▶ ASSIGNMENT
The output is the lines below from the one with "tauglichen Mathe Niveau" through the one with "Telefonisch: +49 173 903 1626", both included, printed exactly and with no other line.

▶ DATA FOR THE TASK
== Segment start ==

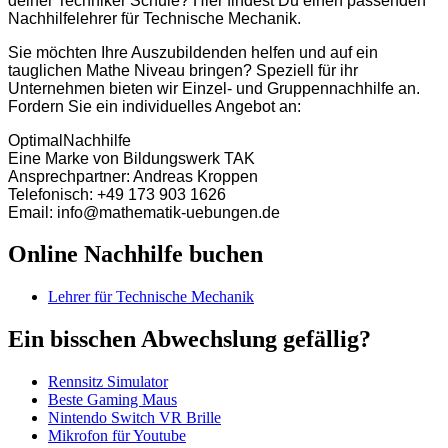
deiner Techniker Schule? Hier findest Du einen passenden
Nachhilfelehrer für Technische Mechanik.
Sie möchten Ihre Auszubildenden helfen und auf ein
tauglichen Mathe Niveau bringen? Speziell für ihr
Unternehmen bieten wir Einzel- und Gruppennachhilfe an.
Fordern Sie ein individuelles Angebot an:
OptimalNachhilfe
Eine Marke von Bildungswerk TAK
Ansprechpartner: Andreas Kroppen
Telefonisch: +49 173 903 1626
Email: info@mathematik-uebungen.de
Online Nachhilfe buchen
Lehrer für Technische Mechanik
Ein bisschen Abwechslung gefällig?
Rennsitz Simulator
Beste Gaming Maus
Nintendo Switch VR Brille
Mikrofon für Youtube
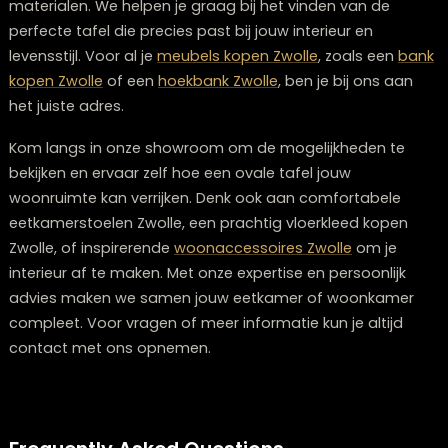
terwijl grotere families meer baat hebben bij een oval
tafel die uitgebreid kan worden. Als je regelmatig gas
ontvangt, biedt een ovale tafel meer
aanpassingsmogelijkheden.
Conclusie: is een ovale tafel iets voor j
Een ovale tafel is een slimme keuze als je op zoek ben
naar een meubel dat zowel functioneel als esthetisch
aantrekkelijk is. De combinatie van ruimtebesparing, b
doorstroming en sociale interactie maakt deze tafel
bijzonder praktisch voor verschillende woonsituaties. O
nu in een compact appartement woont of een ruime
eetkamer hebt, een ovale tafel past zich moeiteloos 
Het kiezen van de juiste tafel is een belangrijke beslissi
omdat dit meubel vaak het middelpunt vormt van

== Segment end ==
== Segment start ==

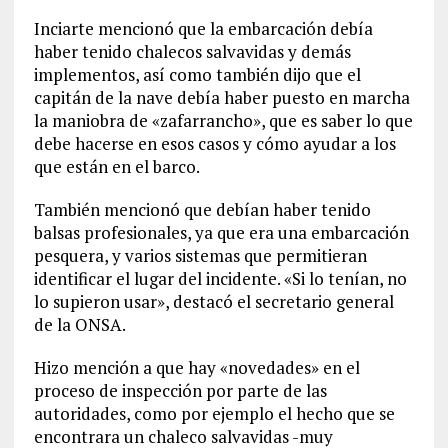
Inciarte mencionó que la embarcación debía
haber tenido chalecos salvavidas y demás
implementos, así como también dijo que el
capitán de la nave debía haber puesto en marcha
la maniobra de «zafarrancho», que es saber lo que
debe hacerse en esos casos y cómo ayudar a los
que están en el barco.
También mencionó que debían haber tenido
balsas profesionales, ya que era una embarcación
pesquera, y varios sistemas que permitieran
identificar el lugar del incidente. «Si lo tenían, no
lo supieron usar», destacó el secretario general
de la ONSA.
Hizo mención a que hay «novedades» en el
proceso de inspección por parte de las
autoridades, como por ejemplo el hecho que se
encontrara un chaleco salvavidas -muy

== Segment end ==

▶ ANSWER TO THE EXERCISE
tauglichen Mathe Niveau bringen? Speziell für ihr
Unternehmen bieten wir Einzel- und Gruppennachhilfe an.
Fordern Sie ein individuelles Angebot an:
OptimalNachhilfe
Eine Marke von Bildungswerk TAK
Ansprechpartner: Andreas Kroppen
Telefonisch: +49 173 903 1626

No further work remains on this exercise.